> THE TASK: From the line that contains "Please mark the" to the end of the entries, write out every line exactly, including both ends, and nothing more.

ENTRIES PROVIDED Block Start

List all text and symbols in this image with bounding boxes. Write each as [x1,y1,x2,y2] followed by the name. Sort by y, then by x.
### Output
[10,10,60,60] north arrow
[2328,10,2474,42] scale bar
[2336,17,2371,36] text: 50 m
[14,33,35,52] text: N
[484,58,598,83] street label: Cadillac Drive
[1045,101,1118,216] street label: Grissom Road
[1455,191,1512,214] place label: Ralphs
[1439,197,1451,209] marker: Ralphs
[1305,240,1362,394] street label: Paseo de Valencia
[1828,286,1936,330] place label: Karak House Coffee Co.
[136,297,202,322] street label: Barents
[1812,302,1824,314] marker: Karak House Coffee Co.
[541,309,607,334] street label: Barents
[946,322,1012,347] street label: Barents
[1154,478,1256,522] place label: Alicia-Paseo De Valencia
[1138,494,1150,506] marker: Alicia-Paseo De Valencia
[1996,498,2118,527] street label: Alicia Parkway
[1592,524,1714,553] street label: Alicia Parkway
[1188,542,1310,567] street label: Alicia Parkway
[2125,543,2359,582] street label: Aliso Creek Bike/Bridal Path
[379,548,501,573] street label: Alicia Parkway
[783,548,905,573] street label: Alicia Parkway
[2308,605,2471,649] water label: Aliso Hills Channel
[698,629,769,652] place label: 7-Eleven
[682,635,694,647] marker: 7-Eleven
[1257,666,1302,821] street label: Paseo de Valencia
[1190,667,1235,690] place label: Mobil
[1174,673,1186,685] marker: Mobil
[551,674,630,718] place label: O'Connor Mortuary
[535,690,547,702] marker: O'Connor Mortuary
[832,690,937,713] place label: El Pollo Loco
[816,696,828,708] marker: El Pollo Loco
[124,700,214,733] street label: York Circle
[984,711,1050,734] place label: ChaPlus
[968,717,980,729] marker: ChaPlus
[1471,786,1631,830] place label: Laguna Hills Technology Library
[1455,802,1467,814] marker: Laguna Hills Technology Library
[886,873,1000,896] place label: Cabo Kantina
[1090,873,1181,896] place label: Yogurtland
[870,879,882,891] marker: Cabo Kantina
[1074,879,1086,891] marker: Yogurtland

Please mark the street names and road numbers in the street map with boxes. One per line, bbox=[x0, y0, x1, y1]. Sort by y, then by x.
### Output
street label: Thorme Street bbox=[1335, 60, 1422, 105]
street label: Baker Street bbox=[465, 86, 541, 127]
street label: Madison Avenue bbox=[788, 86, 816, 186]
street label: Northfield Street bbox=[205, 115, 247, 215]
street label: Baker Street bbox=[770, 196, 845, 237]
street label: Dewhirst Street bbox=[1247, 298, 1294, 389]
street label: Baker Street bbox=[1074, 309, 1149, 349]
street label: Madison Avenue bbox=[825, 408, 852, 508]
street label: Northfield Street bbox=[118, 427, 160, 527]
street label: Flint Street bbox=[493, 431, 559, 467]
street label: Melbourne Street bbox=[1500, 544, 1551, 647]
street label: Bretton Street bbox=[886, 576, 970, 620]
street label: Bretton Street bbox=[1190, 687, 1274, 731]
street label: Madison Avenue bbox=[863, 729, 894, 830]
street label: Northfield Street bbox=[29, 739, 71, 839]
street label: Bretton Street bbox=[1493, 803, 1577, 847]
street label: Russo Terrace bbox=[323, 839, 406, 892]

ENTRIES PROVIDED Block End

> TASK SOLUTION:
Please mark the street names and road numbers in the street map with boxes. One per line, bbox=[x0, y0, x1, y1]. Sort by y, then by x.
### Output
street label: Thorme Street bbox=[1335, 60, 1422, 105]
street label: Baker Street bbox=[465, 86, 541, 127]
street label: Madison Avenue bbox=[788, 86, 816, 186]
street label: Northfield Street bbox=[205, 115, 247, 215]
street label: Baker Street bbox=[770, 196, 845, 237]
street label: Dewhirst Street bbox=[1247, 298, 1294, 389]
street label: Baker Street bbox=[1074, 309, 1149, 349]
street label: Madison Avenue bbox=[825, 408, 852, 508]
street label: Northfield Street bbox=[118, 427, 160, 527]
street label: Flint Street bbox=[493, 431, 559, 467]
street label: Melbourne Street bbox=[1500, 544, 1551, 647]
street label: Bretton Street bbox=[886, 576, 970, 620]
street label: Bretton Street bbox=[1190, 687, 1274, 731]
street label: Madison Avenue bbox=[863, 729, 894, 830]
street label: Northfield Street bbox=[29, 739, 71, 839]
street label: Bretton Street bbox=[1493, 803, 1577, 847]
street label: Russo Terrace bbox=[323, 839, 406, 892]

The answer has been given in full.